CONSIGNES
(1) Mettez en anglais cette phrase de la chronique sur le musicien du « hou ! » : « Avec les années soixante, les musiciens ont dû abandonner la musique sud-américaine. »
(2) Poursuivez la chronique sur le musicien du « hou ! » après sa dernière phrase.

HOU !

Si vous aimez la musique de l’Amérique triomphante des années cinquante, ne manquez pas la réédition en un coffret de plusieurs albums de Rosemarie Clooney – oui, la tante de George-who else ? Elle fut une grande star à l’époque, qui enregistra du jazz (un magnifique album avec Duke Ellington) mais surtout de la variété avec grand orchestre et plein de cuivres. La voix grave et fraîche, entraînante et pétillante, elle se mit aussi aux rythmes à la mode, mambo et cha-cha-cha, qui la firent grimper en tête des hit-parades.

Avec les années soixante, les musiciens ont dû abandonner la musique sud-américaine. La « nouvelle vague » ne jurait plus que par le twist, le jerk et autres rythmes yéyé. Les goûts changent. Hier, dans le vent et si vite ringard. Bon gré, mal gré, tous les musiciens de l’époque ont changé de partitions sauf un, celui qui était chargé dans les orchestres de crier « hou ! » entre deux mesures pour relancer le rythme du mambo ou du cha-cha-cha. Un homme impossible à recaser. En réécoutant ce coffret, je songe avec nostalgie à ce musicien oublié, ce figurant essentiel laissé sur le carreau, sa seule spécialité ayant été balayée par la loi cruelle de la mode.

A-t-il trouvé un autre job ou a-t-il connu le destin de Johnny Weissmuller, abandonné par ses producteurs comme un jouet cassé lorsqu’il était devenu trop vieux pour jouer Tarzan et qui passait ses nuits à lancer son fameux cri dans les clubs de L.A. puis dans l’asile de fous où il avait été enfermé ?

A chaque génération, dans chaque métier, il y a un type qui fait « hou ! », un homme ou une femme qui connaît un bref moment de gloire avant de sombrer dans l’oubli, inutile et obsolète.

Entrées stockées

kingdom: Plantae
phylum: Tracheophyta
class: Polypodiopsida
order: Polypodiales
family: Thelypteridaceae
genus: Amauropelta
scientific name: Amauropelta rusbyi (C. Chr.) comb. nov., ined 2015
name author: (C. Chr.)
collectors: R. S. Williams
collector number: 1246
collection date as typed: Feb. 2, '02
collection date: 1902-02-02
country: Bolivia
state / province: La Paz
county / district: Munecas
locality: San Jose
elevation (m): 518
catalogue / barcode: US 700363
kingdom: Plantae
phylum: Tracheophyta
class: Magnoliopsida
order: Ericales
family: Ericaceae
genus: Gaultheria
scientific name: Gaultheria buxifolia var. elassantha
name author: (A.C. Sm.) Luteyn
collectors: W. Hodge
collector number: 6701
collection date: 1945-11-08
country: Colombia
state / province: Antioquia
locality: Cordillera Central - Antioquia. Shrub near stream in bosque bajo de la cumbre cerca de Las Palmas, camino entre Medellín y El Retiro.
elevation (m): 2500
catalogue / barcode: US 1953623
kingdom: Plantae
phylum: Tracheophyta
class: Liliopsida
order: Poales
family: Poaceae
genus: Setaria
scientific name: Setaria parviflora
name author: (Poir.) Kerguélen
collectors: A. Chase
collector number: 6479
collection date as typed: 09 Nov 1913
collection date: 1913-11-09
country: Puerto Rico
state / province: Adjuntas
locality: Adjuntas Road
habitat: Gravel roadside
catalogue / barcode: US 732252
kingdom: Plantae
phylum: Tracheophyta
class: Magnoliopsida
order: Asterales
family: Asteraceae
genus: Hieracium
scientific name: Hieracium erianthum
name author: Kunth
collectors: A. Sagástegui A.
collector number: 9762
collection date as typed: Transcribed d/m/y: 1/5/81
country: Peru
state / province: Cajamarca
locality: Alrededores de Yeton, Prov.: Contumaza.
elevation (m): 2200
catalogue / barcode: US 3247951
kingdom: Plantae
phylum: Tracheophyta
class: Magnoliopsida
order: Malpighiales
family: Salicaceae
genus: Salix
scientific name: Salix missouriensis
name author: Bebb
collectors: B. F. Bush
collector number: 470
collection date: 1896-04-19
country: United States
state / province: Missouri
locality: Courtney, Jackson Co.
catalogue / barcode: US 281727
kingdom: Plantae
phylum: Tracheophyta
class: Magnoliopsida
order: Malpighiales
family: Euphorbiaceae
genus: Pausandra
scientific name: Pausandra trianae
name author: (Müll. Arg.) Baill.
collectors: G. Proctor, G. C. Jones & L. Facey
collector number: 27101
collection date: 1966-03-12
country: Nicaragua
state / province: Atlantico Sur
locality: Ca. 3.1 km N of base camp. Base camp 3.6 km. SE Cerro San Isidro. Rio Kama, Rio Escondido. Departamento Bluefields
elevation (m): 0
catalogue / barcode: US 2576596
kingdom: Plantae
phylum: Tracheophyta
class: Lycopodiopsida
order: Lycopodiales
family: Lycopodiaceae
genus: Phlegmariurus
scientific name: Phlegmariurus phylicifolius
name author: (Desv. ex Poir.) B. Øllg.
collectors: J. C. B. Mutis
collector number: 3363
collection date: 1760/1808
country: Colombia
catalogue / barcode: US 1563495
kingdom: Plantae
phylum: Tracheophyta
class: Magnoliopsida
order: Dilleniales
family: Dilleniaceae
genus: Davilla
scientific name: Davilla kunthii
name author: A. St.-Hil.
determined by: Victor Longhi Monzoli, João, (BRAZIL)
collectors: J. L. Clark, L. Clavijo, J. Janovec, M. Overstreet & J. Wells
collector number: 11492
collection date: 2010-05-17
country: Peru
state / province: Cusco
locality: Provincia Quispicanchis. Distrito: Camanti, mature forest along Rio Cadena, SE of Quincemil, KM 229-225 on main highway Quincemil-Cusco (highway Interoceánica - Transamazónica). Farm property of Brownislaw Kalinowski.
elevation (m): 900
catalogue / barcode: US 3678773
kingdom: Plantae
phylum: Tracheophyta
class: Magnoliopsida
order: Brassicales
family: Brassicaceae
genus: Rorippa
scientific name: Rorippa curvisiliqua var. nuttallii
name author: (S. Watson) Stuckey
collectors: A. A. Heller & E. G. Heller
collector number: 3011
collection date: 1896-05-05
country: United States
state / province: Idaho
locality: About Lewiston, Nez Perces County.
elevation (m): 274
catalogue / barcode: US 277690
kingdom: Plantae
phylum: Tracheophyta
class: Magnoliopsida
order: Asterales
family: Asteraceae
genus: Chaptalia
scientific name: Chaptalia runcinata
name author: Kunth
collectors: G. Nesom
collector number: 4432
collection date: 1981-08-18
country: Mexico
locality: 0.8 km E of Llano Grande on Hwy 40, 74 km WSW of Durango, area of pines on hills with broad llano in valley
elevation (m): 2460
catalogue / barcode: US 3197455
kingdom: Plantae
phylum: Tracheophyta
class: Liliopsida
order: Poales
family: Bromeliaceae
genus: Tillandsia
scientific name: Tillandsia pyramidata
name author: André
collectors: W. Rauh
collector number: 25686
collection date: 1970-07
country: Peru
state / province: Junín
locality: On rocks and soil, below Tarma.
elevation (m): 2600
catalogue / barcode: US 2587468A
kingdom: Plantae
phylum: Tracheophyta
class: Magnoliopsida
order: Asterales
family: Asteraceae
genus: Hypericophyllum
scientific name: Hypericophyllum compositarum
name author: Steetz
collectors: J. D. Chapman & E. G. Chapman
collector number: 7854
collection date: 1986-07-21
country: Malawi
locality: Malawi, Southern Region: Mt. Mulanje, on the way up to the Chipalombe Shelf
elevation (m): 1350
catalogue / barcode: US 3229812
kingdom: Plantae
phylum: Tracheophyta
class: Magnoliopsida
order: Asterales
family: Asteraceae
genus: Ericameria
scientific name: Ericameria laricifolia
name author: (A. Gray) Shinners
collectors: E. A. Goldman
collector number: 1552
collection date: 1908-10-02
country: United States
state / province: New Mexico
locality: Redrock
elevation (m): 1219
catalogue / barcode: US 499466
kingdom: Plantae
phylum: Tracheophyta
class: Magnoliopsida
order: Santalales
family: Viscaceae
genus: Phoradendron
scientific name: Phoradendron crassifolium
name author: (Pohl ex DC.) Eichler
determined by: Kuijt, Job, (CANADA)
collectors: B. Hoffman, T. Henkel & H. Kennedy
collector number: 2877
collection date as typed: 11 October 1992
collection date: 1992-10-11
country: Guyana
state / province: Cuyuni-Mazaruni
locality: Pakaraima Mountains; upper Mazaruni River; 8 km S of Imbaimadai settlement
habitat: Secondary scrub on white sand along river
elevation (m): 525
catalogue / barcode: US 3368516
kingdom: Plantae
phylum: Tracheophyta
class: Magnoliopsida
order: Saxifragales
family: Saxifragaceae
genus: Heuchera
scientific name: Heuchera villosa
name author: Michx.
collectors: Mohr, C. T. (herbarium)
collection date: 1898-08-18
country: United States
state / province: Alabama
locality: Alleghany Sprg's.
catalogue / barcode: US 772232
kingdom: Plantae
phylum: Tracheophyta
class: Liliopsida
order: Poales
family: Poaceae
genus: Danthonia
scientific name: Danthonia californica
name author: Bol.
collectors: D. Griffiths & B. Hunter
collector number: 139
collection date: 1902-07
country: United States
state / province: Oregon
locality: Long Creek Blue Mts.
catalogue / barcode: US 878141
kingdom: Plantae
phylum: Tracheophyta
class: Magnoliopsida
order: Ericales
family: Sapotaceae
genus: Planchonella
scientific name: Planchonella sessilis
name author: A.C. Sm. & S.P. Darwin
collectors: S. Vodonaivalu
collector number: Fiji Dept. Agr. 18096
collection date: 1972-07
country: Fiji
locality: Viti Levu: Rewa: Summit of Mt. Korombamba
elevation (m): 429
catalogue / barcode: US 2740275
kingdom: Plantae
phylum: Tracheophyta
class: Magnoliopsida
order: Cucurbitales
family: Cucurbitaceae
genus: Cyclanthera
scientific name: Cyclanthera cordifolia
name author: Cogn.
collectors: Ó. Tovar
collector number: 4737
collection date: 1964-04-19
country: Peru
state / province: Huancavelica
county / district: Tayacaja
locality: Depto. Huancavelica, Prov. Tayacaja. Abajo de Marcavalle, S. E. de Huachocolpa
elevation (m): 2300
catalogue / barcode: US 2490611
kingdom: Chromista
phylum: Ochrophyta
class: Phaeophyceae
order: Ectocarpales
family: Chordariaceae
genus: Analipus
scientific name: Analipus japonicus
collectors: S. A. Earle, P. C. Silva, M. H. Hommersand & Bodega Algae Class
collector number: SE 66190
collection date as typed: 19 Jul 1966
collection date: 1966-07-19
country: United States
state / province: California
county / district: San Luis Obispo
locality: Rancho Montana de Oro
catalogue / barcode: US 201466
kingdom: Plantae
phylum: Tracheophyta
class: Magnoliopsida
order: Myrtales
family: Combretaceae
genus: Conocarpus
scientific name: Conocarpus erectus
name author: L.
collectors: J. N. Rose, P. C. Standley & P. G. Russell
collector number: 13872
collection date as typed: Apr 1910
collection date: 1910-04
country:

RÉPONSES AUX CONSIGNES
(1) With the sixties, musicians had to give up South American music.

(2)
En politique, ce destin guette tous ceux qui ont semblé un moment porté par le courant vers les étoiles et qui sont retombés tout aussi sec dans la poussière. Leur discours enflamme les foules et, soudain, on ne sait trop pourquoi, il sonne creux. Jean-Marie Dedecker, par exemple, ceinture noire du populisme en Flandre, a fait « hou » (et même « hou ! hou ! fais-moi peur ! ») deux ou trois saisons avant de quitter le tatami, remplacé dans le rôle par Bart De Wever, qui chante la même chanson mais qui a délaissé le « hou ! » d’un autre temps pour un branding up to date. Ou Steve Stevaert, papillon éphémère et tragique du néo-socialisme flamand, qui s’est étalé quand il a tenté le grand écart entre la gauche de jadis et une espèce de libéral-modernisme aux contours flous.

On croise les doigts pour qu’Hillary Clinton ne connaisse pas un tel destin. Elle qui clame haut et fort : Allez, les filles ! On arrive, on se retrousse les manches et on dit aux mecs, bougez-vous de là ! Vous avez crié Hou ! trop longtemps !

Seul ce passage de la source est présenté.